“A moderate addiction to money may not always be hurtful; but when taken in excess it is nearly always bad for the health.”
- Clarence Day
America needs an intervention.
Like any addict, America can't see the dependency problem that is killing it. President Bush tells us that we have an addiction to oil, and he's right. But that isn't the addiction that is killing us.
The monkey that we need to get off our backs is the dependency on other people's money. If we don't kick this habit it will ruin us for sure.
"Money doesn't mind if we say it's evil, it goes from strength to strength. It's a fiction, an addiction, and a tacit conspiracy."
- Martin Amis
During a visit to China in 1971, Henry Kissinger reportedly asked the Chinese Prime Minister Chou-en-Lai about the his view of the impact of the French Revolution on Western Civilization nearly two centuries earlier. Chou-en-Lai considered the question for a moment and then answered, "It's too early to tell."
Chou-en-Lai wasn't being coy. He was looking at the broad sweep of history, rather than the immediate gratification that Americans crave (which is reflected in our movies and television). It is this sort of turtle-versus-hair approach that is displayed in our two country's trade policies, with diametrically opposite results.
China produces. America consumes. China saves. America spends. China lends (at interest). America borrows.
In America today consumer spending accounts for about 70% of economic activity. In China consumer spending accounts for around 39%.
Our leaders, economists and financial media tells us that China needs us. Otherwise who would buy all their products? But think about that for a moment.
Let's say you were a farmer, or blacksmith. You worked all day producing things, while one of your larger customers (but not your largest customer) who didn't have a job borrowed money from you so he could buy your products.
Then one day that same customer said he had to borrow more, and at better rates, otherwise he threatened not to buy any more of your products. He told you that "you need me to consume the products that you work to build, and if you don't lend me more I will default on my debts to you."
What would you do? Would you give in to his demands, or would you toss his sorry ass out into the street?
Do our leaders and economists seriously believe that China couldn't find uses for their own money and products? That they couldn't learn to spend their savings on themselves rather than lend it to us so we can waste it on useless wars, McMansions, and Hummers? To make such an assumption reveals a level of arrogance similar to racism and chauvinism.
On the flip side, all of that easy money has corrupted America's values. We have less outrage for wasting trillions on useless wars than we do about a one percent sales tax for health care. We have no problem taking on debt in each election for bond issues for our local schools, but would never consider taxing ourselves to do the same work (and saving a lot of money in the long run by doing so).
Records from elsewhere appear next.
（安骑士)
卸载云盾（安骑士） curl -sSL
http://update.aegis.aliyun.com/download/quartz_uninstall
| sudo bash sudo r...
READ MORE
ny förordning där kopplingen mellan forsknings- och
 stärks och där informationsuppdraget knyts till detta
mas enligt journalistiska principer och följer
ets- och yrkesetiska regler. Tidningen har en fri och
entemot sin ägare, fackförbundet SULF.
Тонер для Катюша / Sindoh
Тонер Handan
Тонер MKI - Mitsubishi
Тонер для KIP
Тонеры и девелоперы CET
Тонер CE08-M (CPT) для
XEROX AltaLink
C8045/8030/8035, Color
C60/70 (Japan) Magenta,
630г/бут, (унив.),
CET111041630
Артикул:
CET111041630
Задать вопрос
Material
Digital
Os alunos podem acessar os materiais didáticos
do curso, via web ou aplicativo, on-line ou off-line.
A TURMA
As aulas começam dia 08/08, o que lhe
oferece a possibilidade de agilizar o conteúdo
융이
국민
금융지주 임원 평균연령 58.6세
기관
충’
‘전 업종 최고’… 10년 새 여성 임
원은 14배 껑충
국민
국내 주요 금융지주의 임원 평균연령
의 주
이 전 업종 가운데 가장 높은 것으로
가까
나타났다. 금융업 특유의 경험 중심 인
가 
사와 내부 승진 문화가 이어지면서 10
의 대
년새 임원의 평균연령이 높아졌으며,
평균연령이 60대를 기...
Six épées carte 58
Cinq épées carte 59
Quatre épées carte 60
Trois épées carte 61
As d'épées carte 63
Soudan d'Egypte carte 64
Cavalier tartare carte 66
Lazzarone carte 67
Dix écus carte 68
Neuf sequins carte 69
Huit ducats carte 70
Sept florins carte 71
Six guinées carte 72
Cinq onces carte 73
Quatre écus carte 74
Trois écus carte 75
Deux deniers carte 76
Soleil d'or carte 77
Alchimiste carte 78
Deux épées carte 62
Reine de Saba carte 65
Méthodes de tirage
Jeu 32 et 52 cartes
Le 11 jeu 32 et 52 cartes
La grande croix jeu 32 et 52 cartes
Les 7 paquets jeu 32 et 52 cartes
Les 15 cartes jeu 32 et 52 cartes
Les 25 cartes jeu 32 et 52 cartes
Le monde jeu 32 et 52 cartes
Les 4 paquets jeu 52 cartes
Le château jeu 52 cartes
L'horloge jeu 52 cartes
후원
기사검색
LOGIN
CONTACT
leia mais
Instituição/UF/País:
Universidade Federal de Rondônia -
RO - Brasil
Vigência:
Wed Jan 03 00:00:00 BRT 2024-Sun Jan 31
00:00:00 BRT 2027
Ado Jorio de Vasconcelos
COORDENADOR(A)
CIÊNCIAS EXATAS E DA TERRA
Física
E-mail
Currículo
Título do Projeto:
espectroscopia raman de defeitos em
We are a nation of monthly payments because credit has always been available. We are also a nation of financial ignorance, because debt for consumption is the road to ruin. We seem to have no concept of what compounding interest is and what it can do.
“The most powerful force in the universe is compound interest.”
- Albert Einstein
Do you know what compound interest looks like? Sort of like this?
It's what is known as a "hockey-stick chart".
Do you want to know what else looks like a hockey-stick chart in America today? Debt levels.
The fact that the two charts look something alike is not a coincidence.
Debt only makes sense when the money is used for productive means. For day-to-day expenses it is financial suicide.
What's more, once you get started up that parabolic spike it becomes increasingly impossible to stop it. Eventually interest payments consume everything and your lifestyle collapses.
You want to see two other hockey-stick charts?
These two charts are directly related because the more money the Federal Reserve prints, chasing the same amount of goods, the value of that money falls. It's simple supply and demand.
What's more, these two charts are directly related to the charts above them. Why? Because every dollar in the monetary system was borrowed into existence. If you want to pay off old debt then you must borrow money (at interest) into existence in order to retire that debt.
No, I'm not joking. That's how our monetary system works. More money creates more debt, which requires more money to service the debt which creates more debt.
Newsflash people: you can't borrow and spend yourselves to prosperity. If you could then who would be stupid enough to work?
Prosperity comes from saving and investing. It comes from delayed gratification. Americans are so out of touch with financial reality that they can't even tell the difference between investing and speculation.
Here's a few clues for future reference:
1) If you are trying to "make money fast" then you are speculating, not investing.
2) If you are "investing" in a company and have no idea what it does or even if it turns a profit, then you are speculating.
3) If you are buying something in the hopes of selling it at a higher price later on (like a house or "hot" stocks) then you are speculating.
Speculation does not build wealth. At best it transfers the same wealth from one person to another. At worst, it leaves everyone involved worse off.
If you want to know what an investment looks like, learn this term - dividend.